Está bem que a malta que fuma deve, quando o espaço não permite, adiar o vicio por uns bocados, mas, agora, por exemplo, e eu que quando vou a uma cafetaria tenho de suportar a televisão ligada na TVI com uns badamecos a palrar a missinha dos três vinténs?! E eu, que até não gosto de coelho estufado, sou obrigado a gramar com o cheiro desse animal que, graças a não sei quem, de animal de estimação foi galardoado a animal de refeição?!
Vamos lá ver uma coisa, de repente os fumadores viraram assassinos do ambiente?, pessoas que querem é prejudicar os pulmões dos outros?! Isto é tão verdade como um tipo que é sério há-de chegar a rico!

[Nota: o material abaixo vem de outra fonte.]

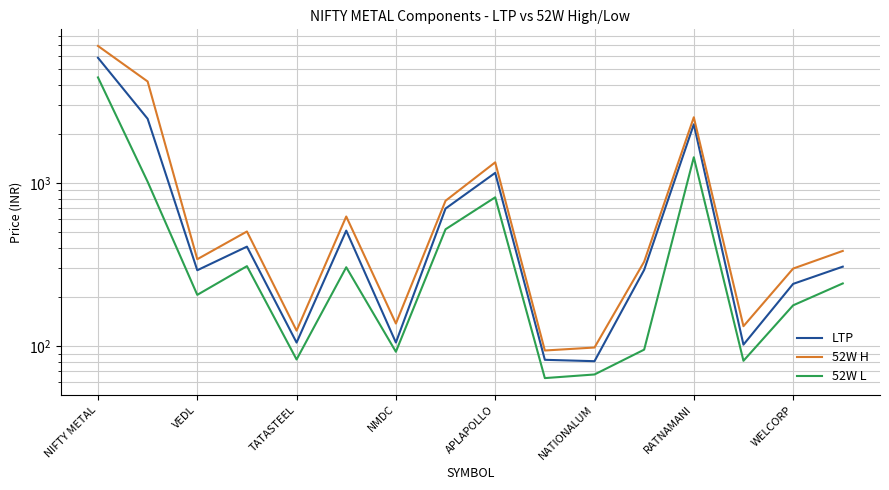

True or false: LTP has a value of 59.5 at NMDC.

False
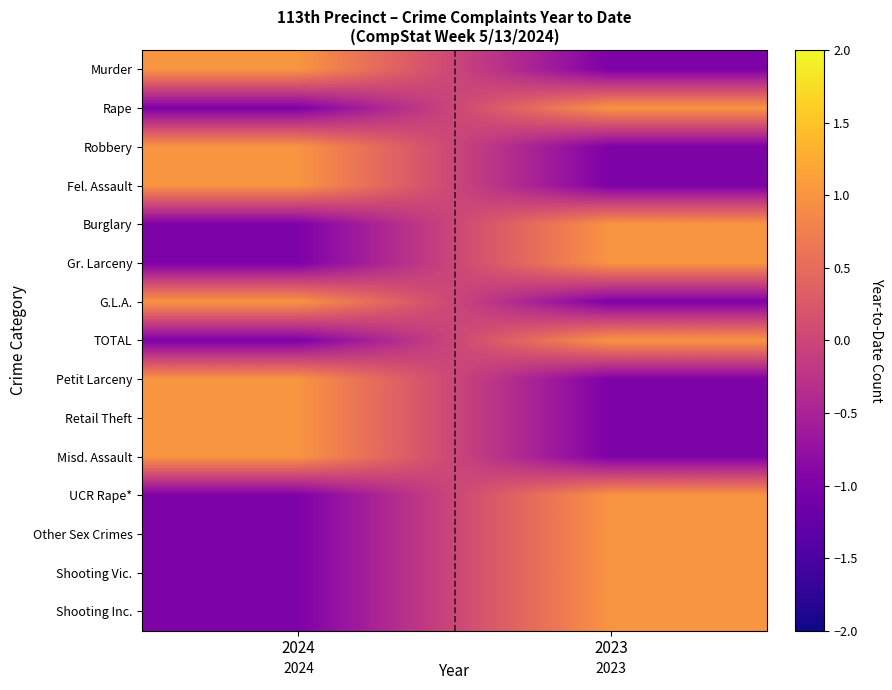

How many data points in Fel. Assault are less than 1?

1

Aliás, não há provas que digam que alguém tenha morrido com o fumo passivo. Com esta lei (digo eu, já que agora ninguém me diz «mete um cigarro à boca e cala-te!»), está-se melhor dentro de um estabelecimento comercial do que na rua a snifar os fumos negros dos escapes dos automóveis que, por enquanto, deixam-nos andar por aí a infestar o ar, quase a marcar trajectórias. «Olha, o Rui foi-se agora embora. Para o apanhares segue-lhe o rasto do fumo do carro». Depois, temos o patrãozinho que, se nos apanha a dar umas passas no cigarro e, se por acaso ele até já andava de ronha connosco, manda-nos logo para o sindicato, que nos lixa. Ou seja, os patrões têm agora mais um pé para nos pôr as mãos atrás das costas e, lá vamos nós aumentar a estatística do desemprego.
Mas, vamos é falar de coisas puras, oxigénio para o corpo e alma, afinal de contas o ano ainda mal começou e as expectativas de que tudo vai melhorar são muitas. O povo português sempre sonhou e, no que toca a ler e a decifrar as estrelas, cada um de nós tem o seu parecer. Ou não fossemos nós, os portugas, os descobridores de meio mundo, olhando para o céu na tentativa que uma sorte caia de lá de cima.

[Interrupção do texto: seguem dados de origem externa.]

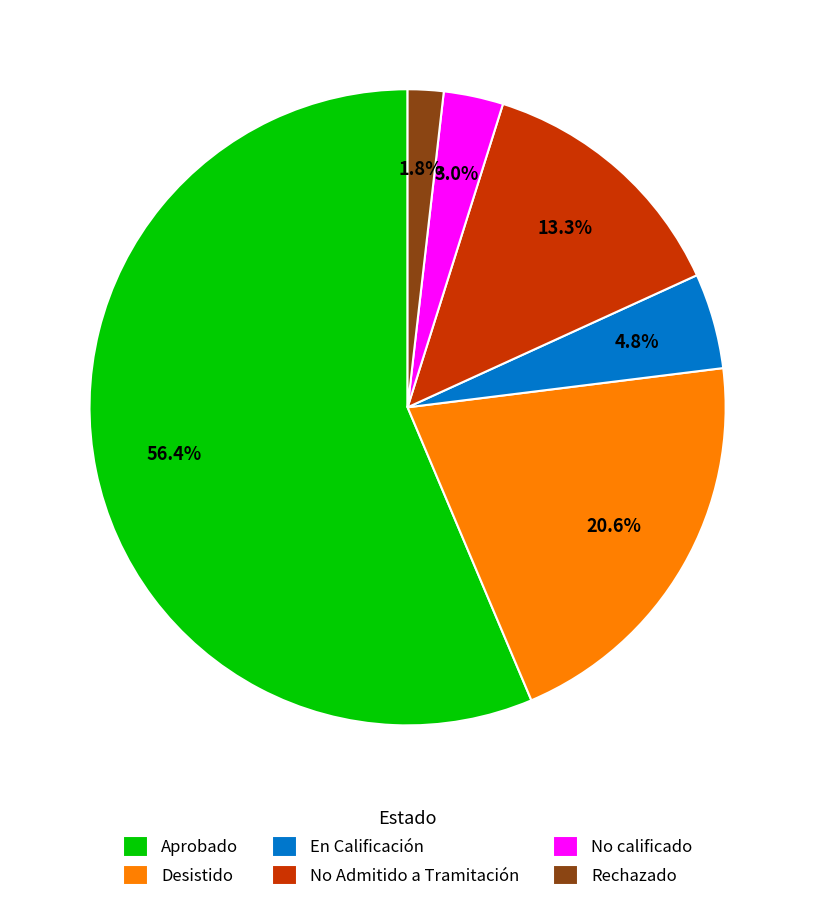

How much of the chart is everything except Rechazado?

98.2%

É com orgulho patriótico que digo que Portugal não é somente um país de futebol, também temos as telenovelas, o que faz de nós os maiorais na arte da castração psicológica. Pelo menos neste ranking - e no uso indevido de palavrões - podemos acenar aos nuestros hermanos. Ah, desculpem o esquecimento, os portugueses, em questões de aluguer de filmes porno, são neste domínio, dos primeiros da Europa.
Afinal não somos assim tão atrasados! Cada português tem uma pequena industria cinemateca escondida atrás dos armários, no meio de capas de argolas, que o utiliza quer para troca quer para fazer número à colecção. Os mais sofisticados, guardam tudo no PC (não me refiro ao partido comunista, mas sim ao computador), criando as suas próprias legendas e, dando mais floreados aos gemidos com a ajuda de um software. Este sucesso dá-se à capacidade única que os portugueses têm em desenrascar, já por isso é que em Portugal ser-se empresário em nome individual é que está a dar.
Não importa o que se compra ou o que se vende, importa sim é que paguemos IVAs e contra-seguros, criemos um posto de trabalho para armar aos cágados, etc. A falência, que é prima do vigário, é só para depois de vir o subsídio, até lá, pegamos às dez, assinamos um papel e vamos para o tasco fumar mais um cigarro. Ups! Esqueci-me que já não se pode fumar nos tascos. A menos que eles, os tascos, tasquinhas, tasqueiros, possuam a mais alta tecnologia de transformar o fumo do tabaco em Air Wick, Ambi Pur, que engalhámos no retrovisor do carro - junto com uma santinha – para um verdadeiro cheiro da natureza com fragrâncias de casca de pinheiro.
No primeiro dia de 2008, abri um maço, todos os cigarros me convidaram a que eu fumasse. Passaram-se oito dias e, eles ainda me provocam, mas, por mais uns tempos eles assim vão ficar, até que eu me decida que, poupar na saúde e na carteira, é um enorme prazer.